I seem to remember around 1977/8 had a very long and in depth article about this and the use of Thorium elements in Canon lenses. I think one of the issues was Thorium glass was easily damaged by sunlight???? It is so long ago I cannot remember the full details, but it was definitely in the AP magazine.
 
I seem to remember around 1977/8 had a very long and in depth article about this and the use of Thorium elements in Canon lenses. I think one of the issues was Thorium glass was easily damaged by sunlight???? It is so long ago I cannot remember the full details, but it was definitely in the AP magazine.
I think you're miss-remembering it. Thorium glass gradually discolours, and sunlight treats the yellowing restoring it's original clear appearance. Due to this lenses with thorium glass are often deliberately exposed to sunlight beyond normal usage & there are no reports that damages their performance.
 
I seem to remember around 1977/8 had a very long and in depth article about this and the use of Thorium elements in Canon lenses. I think one of the issues was Thorium glass was easily damaged by sunlight???? It is so long ago I cannot remember the full details, but it was definitely in the AP magazine.

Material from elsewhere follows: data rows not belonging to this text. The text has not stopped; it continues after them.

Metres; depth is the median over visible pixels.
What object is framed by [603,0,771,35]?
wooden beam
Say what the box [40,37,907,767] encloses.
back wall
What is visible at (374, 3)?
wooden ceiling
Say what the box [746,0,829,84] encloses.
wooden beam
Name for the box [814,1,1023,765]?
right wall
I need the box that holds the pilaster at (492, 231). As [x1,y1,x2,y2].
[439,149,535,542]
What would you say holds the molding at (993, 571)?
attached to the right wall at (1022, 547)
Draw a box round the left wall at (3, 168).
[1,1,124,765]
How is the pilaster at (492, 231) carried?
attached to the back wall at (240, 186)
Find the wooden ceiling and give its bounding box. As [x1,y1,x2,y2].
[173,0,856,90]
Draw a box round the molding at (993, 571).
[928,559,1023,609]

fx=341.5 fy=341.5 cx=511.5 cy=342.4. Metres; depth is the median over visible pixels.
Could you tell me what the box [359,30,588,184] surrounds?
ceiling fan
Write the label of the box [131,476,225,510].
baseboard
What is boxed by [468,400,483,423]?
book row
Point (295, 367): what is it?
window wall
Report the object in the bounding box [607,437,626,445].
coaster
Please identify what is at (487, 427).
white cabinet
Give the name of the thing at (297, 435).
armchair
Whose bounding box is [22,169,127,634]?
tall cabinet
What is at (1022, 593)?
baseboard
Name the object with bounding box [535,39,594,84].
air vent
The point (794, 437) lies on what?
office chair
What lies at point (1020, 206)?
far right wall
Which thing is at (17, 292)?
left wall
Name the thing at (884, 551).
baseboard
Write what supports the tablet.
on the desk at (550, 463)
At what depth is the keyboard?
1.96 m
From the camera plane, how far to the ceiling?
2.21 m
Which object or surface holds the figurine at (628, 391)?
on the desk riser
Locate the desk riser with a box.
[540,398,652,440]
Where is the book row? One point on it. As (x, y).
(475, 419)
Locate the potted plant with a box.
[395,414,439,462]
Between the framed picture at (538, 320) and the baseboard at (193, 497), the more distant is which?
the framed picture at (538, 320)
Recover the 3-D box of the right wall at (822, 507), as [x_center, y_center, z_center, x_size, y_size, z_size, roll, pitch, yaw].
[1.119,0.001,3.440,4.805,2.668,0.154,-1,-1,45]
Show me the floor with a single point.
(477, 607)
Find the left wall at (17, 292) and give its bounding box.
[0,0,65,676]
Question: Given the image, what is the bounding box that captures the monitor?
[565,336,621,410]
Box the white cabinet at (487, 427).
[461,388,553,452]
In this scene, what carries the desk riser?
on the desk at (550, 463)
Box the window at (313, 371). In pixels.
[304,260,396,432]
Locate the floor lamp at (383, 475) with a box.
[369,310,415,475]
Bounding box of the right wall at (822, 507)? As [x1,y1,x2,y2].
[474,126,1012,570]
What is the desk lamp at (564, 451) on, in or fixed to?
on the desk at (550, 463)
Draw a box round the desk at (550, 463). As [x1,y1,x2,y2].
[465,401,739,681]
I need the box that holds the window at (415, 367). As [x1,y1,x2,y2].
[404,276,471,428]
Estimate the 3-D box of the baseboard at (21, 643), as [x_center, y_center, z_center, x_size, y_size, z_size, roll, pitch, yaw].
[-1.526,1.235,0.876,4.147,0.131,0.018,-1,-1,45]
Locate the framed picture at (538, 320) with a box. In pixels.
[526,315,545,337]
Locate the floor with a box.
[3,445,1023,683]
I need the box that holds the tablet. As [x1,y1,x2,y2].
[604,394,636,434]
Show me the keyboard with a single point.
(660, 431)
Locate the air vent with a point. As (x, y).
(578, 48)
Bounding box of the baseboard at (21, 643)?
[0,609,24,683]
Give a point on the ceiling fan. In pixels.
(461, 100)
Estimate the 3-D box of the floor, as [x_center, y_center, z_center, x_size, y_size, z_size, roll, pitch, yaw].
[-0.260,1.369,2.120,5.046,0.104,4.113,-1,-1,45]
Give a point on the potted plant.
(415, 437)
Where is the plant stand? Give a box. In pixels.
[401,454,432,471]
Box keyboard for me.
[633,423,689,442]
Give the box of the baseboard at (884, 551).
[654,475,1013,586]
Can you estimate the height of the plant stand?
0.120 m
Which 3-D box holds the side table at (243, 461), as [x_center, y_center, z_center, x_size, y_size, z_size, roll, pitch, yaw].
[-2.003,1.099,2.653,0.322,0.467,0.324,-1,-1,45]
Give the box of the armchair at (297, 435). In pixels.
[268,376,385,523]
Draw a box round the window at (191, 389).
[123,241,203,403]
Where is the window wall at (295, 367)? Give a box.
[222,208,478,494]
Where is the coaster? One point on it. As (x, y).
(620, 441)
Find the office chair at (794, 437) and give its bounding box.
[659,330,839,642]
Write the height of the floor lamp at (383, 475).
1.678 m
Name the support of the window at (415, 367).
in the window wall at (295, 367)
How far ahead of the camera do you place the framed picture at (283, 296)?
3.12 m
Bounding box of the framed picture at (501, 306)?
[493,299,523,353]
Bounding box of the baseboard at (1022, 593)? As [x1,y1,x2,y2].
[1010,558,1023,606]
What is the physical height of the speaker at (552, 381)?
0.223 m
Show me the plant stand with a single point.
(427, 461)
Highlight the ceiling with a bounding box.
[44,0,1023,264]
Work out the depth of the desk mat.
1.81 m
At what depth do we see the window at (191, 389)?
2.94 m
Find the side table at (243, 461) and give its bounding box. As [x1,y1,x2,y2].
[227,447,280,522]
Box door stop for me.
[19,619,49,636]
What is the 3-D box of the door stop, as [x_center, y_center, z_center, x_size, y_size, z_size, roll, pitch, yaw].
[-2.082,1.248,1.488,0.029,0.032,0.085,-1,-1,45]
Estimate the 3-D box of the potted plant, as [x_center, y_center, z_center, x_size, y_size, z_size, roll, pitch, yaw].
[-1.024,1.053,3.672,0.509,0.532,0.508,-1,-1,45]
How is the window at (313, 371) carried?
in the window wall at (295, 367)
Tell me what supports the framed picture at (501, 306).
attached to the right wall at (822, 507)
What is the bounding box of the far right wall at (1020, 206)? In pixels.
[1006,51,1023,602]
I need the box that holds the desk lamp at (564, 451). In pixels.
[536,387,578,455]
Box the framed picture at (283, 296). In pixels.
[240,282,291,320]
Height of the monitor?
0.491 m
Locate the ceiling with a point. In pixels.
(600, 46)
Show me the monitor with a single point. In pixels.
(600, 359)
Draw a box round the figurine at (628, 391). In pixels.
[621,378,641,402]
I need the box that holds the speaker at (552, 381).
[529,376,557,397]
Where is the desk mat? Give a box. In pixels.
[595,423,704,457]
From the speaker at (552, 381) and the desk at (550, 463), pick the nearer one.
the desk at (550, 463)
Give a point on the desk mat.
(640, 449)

That doesn't seem logical as why would lens makers produce a lens that was ruined by sunlight...anyway my old 55mm Pentax Tak can still produce sharp pictures after 60 years and I'm mainly a sunny weather shooter, although there might be some truth in it as compared to a modern analogue 50mm it is not as sharp now if pixel peeping and only realised this after buying modern 50mms and seeing the results esp using a later 50mm Minolta lens. But then that's the same with quite a few old and newer analogue lens comparisons.